Weiss zaznaczył, że po uratowaniu, po trzech latach spędzonych w piwnicy zobaczył świat bez wartości. Zburzył je faszyzm. - To był świat bez praw człowieka. Pamiętam wtedy, że zobaczyłem oficera armii radzieckiej, który podał rękę mojemu ojcu. Rozmawiali w języku jidysz. Dla mnie, wówczas dziecka, armia radziecka wyglądała inaczej - wypominał izraelski polityk.
- Dla większości Żydów chrześcijaństwo to Kościół, który pamiętają z Polski. To dialogi polsko-żydowskie, konkurencja, zazdrość, miłość i nienawiść, ale w granicach przykazania "nie zabijaj" - mówił prelegent. Jak dodał, naród polski powstał na podstawie chrześcijaństwa.
- Naród żydowski i religia są nie do rozdzielenia. Jeden z sędziów pochodzący z Hamburga był religijny, ale potem zaczął zadawać pytania Bogu: gdzie byłeś kiedy nas mordowano? Wtedy przestał wierzyć, ale nadal pozostał Żydem. Żydem z punktu widzenia cywilnego prawa Knesetu jest osoba żyjąca w kulturze żydowskiej, związana z jej pamięcią - tłumaczył polityk.
Przypomniał również, że Dawid Ben Gurion zwrócił się kiedyś do 150 uczonych m.in. teologów z pytaniem kto jest Żydem. - Odpowiedzieli mu, że ten, który ma matkę Żydówkę. Pochodzi to z Talmudu. Bo zawsze wiemy, kto jest matką dziecka. Matka wychowuje dzieci, ojciec zwykle pracuje lub służy w armii - wyjaśnił prelegent. Na koniec podkreślił, że Sprawiedliwych wśród Narodów Świata było o wiele więcej niż wiadomo oficjalnie, a Żydzi jako naród nie mają doświadczenia ratowania innych, kiedy grozi za to kara śmierci.
Prelegentami podczas konferencji na Zamku Królewskim w Warszawie byli: abp Grzegorz Ryś z Uniwersytetu Papieskiego Jana Pawła II w Krakowie, prof. John Milbank (Wielka Brytania), prof. Andriej Kurajew (Rosja), prof. Szewach Weiss (Izrael), prof. Marek A. Cichocki, dr Dariusz Karłowicz.

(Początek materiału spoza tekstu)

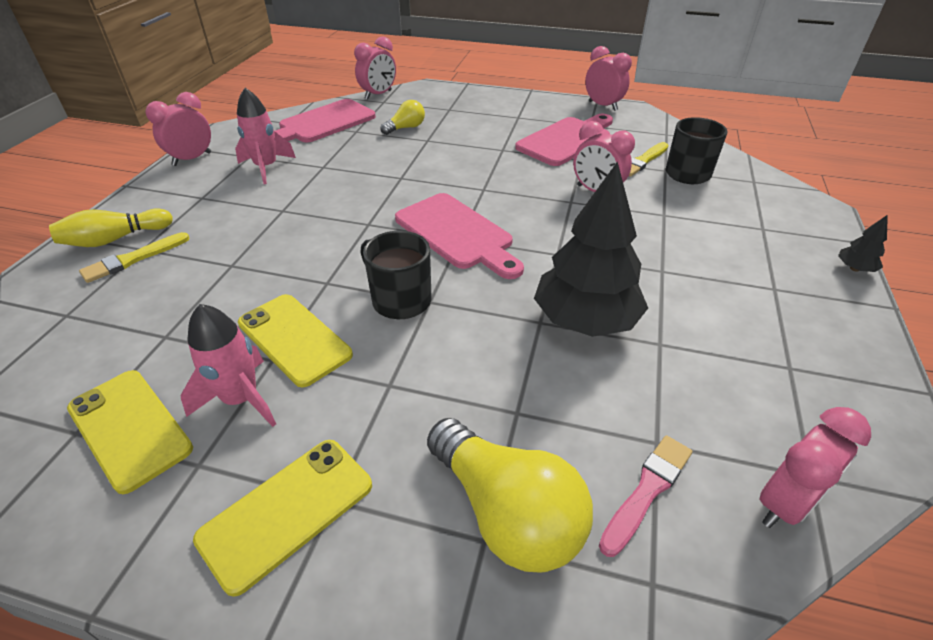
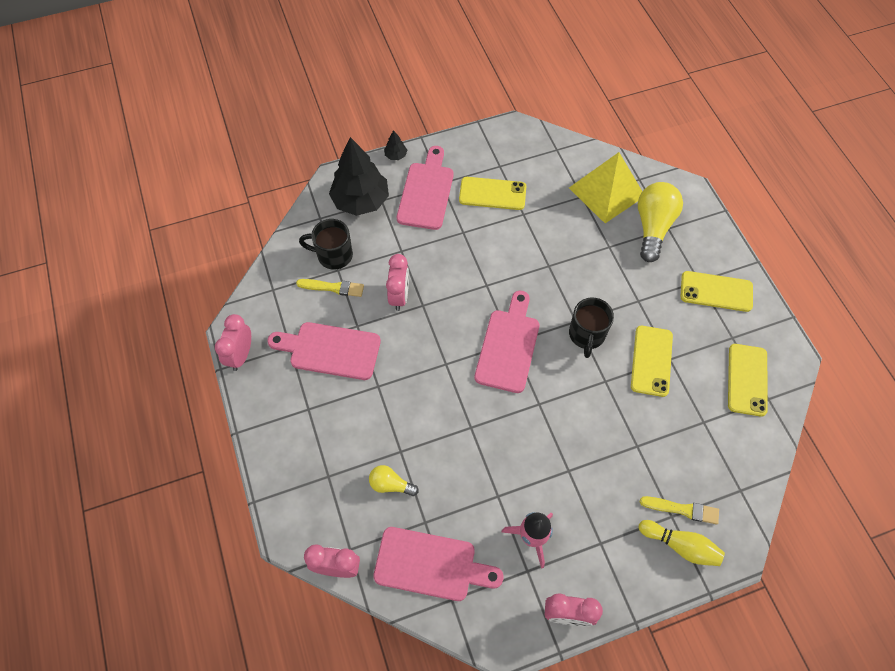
camera: 125 degrees left, 20 degrees up
pink rocket [181,304,276,427] -> none
black tree [534,161,648,337] -> black tree moved to [329,137,389,216]
pink brush [599,435,692,557] -> yellow pyramid [569,152,642,223]
pink clock [759,407,871,528] -> none
none -> pink cutting board [397,146,454,230]
none -> yellow phone [459,177,526,210]

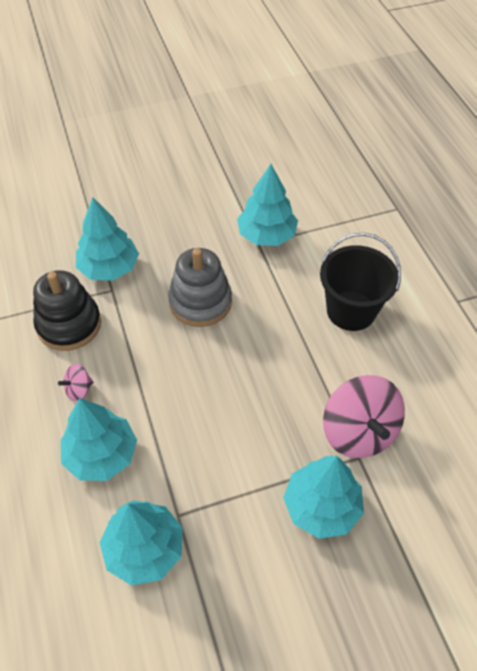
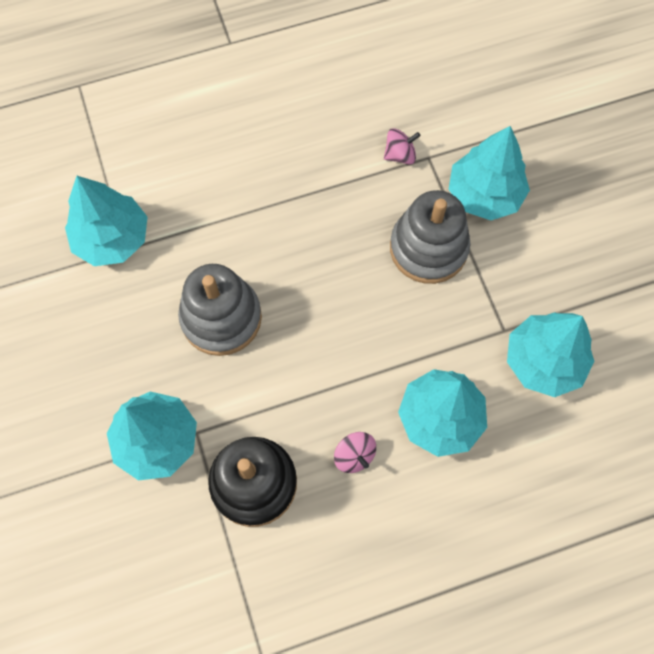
camera: 90 degrees left, 15 degrees up
black bucket [320,233,401,331] -> none
pink spinning top [323,375,405,458] -> pink spinning top [384,128,421,165], size x0.45
none -> grey stacking toy [390,190,471,284]

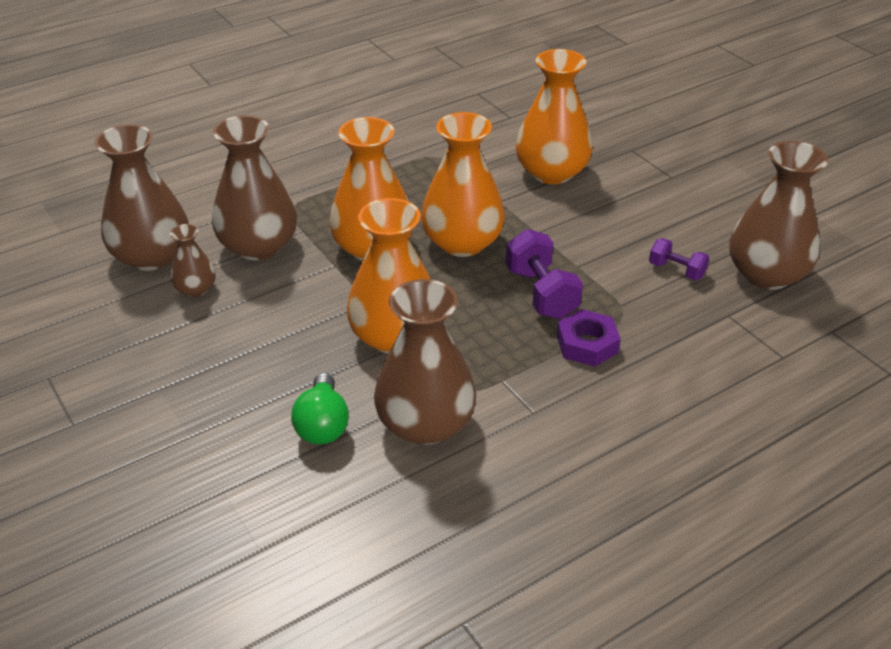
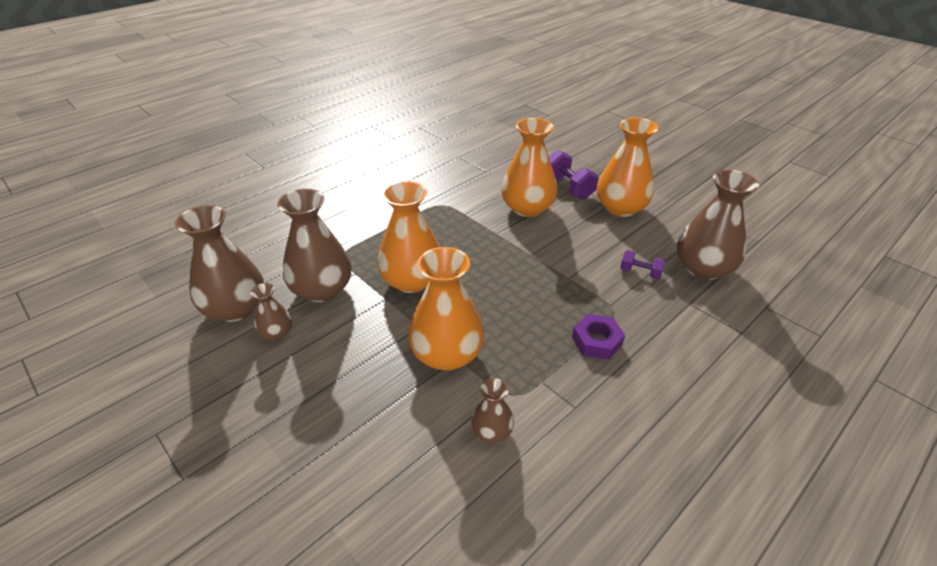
camera: 10 degrees left, 0 degrees up
green light bulb [291,373,349,444] -> none
brown vase [374,279,476,445] -> brown vase [471,378,514,443], size x0.50
orange vase [421,112,505,257] -> orange vase moved to [597,118,658,217]
purple dumbbell [506,229,583,319] -> purple dumbbell moved to [549,150,598,199]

Konferencję otworzył metropolita warszawski kard. Kazimierz Nycz. Wcześniej przewodniczył Mszy św. w kościele akademickim św. Anny. Celem spotkania był namysł nad źródłami jedności Europy. Obecnie projekt europejski przeżywa poważny kryzys, a jednym z jego źródeł jest niedocenianie duchowego rdzenia tej jedności. Skupiano się nad aktualnością dziedzictwa starożytności i chrześcijaństwa. Zastanawiano się jak chrześcijaństwo może wpłynąć na współczesną praktykę polityczną.
Organizatorami konferencji byli: Fundacja Dzieło Nowego Tysiąclecia oraz Fundacja Świętego Mikołaja, wydawca "Teologii Politycznej".